La philosophie taoïste oppose de manière caractéristique le Dao cosmique dans sa naturalité, sa spontanéité et son éternelle fluctuation rythmique à l’artificialité, la contrainte et la stase de la société et de la culture humaines. L’humanité ne s’épanouira que dans la mesure où la voie humaine (rendao) est accordée ou harmonisée avec le Dao cosmique, en partie grâce à la sage règle des rois-sages qui pratiquent le wuwei, ou la vertu de ne prendre aucune mesure qui ne soit pas en accord avec la nature.
Généralement, alors que le taoïsme embrasse la nature et ce qui est naturel et spontané dans l’expérience humaine, même au point de rejeter une grande partie de la culture, de l’apprentissage et de la moralité avancés de la Chine, le confucianisme considère les institutions sociales humaines – y compris la famille, l’école, la communauté et l’État – comme essentielles à l’épanouissement humain et à l’excellence morale, car elles sont le seul domaine dans lequel ces réalisations, telles que Confucius les conçoit, sont possibles.

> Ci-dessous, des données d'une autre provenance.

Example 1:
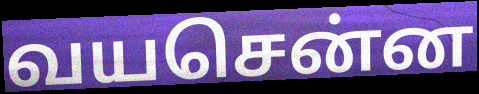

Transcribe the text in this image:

வயசென்ன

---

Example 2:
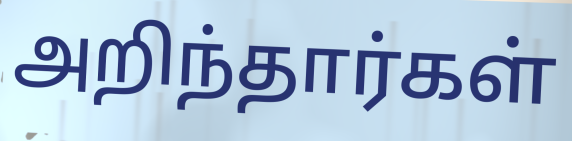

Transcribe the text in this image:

அறிந்தார்கள்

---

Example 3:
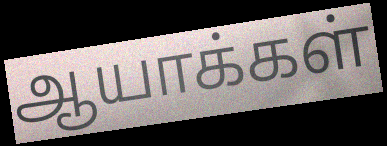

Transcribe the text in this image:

ஆயாக்கள்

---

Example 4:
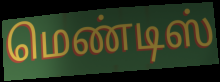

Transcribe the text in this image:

மெண்டிஸ்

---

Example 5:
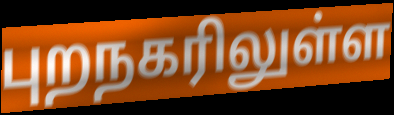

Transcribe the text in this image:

புறநகரிலுள்ள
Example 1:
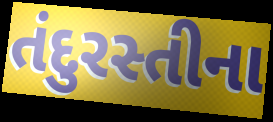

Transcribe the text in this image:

તંદુરસ્તીના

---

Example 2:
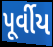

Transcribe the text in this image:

પૂર્વીય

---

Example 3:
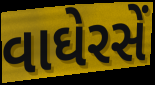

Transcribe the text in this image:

વાઘેરસેં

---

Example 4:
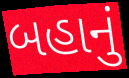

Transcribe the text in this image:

બહાનું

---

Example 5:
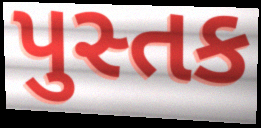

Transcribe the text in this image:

પુસ્તક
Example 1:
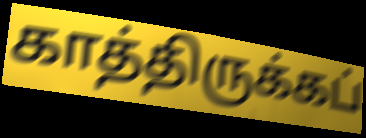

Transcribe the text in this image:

காத்திருக்கப்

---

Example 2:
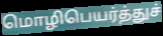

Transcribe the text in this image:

மொழிபெயர்த்துச்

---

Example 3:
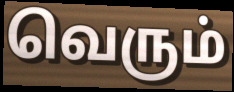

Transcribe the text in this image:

வெரும்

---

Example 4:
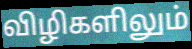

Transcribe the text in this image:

விழிகளிலும்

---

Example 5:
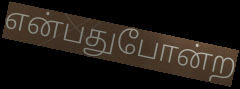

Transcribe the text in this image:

என்பதுபோன்ற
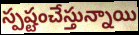
స్పష్టంచేస్తున్నాయి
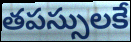
తపస్సులకే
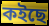
কইছে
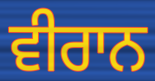
ਵੀਰਾਨ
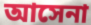
আসেনা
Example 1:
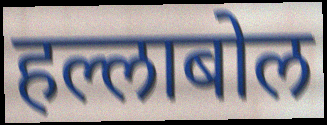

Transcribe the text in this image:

हल्लाबोल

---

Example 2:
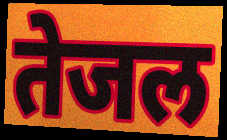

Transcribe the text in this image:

तेजल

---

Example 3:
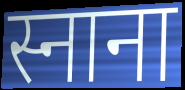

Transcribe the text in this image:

स्नाना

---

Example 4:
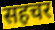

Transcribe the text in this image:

सहचर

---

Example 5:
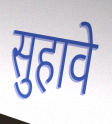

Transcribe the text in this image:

सुहावे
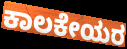
ಕಾಲಕೇಯರ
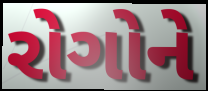
રોગોને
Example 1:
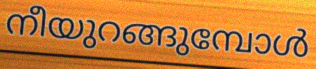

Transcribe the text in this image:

നീയുറങ്ങുമ്പോൾ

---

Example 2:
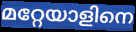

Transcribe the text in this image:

മറ്റേയാളിനെ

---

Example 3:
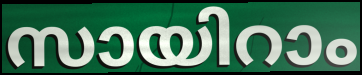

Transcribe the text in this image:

സായിറാം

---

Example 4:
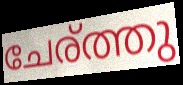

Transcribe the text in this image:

ചേര്ത്തു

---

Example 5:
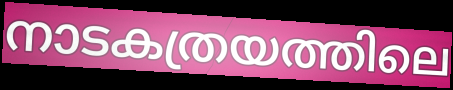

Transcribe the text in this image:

നാടകത്രയത്തിലെ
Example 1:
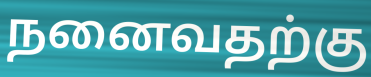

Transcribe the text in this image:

நனைவதற்கு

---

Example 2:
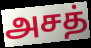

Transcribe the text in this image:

அசத்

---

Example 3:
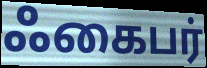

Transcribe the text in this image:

ஃகைபர்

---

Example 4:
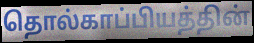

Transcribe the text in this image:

தொல்காப்பியத்தின்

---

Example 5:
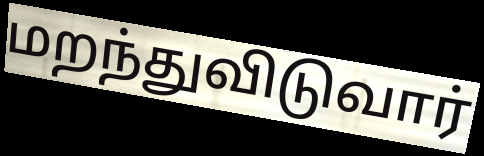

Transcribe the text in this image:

மறந்துவிடுவார்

Amoureux de l’Antiquité, Confucius a largement tenté de faire revivre l’apprentissage, les valeurs culturelles et les pratiques rituelles du premier royaume Zhou (à partir du 11e siècle avant notre ère) comme moyen de renouveler moralement la société violente et chaotique de son époque (celle des Printemps et Automnes) et de promouvoir la culture de soi individuelle – la tâche d’acquérir la vertu (ren, ou « humanité ») et de devenir un exemple moral (junzi, ou « gentilhomme »). Selon Confucius, tout le monde, quel que soit son rang, est capable de posséder le ren, qui se manifeste lorsque les interactions sociales d’une personne font preuve d’humanité et de bienveillance envers les autres. Les junzi auto-cultivés possèdent une maturité éthique et une connaissance de soi, atteintes par des années d’étude, de réflexion et de pratique ; ils s’opposent ainsi aux personnes mesquines (xiaoren ; littéralement » petite personne « ), qui sont moralement comme des enfants.
La pensée de Confucius a été interprétée de diverses manières au cours des 1 500 années suivantes par des philosophes ultérieurs, reconnus comme fondateurs de leurs propres écoles de philosophie confucéenne et néo-confucéenne. Vers 1190, le philosophe néo-confucéen Zhu Xi a publié une compilation de remarques attribuées à Confucius, qui avaient été transmises à la fois oralement et par écrit. Connu sous le nom de Lunyu, ou Les Analectes de Confucius, il est depuis considéré comme le récit historique le plus fiable de la vie et des doctrines de Confucius.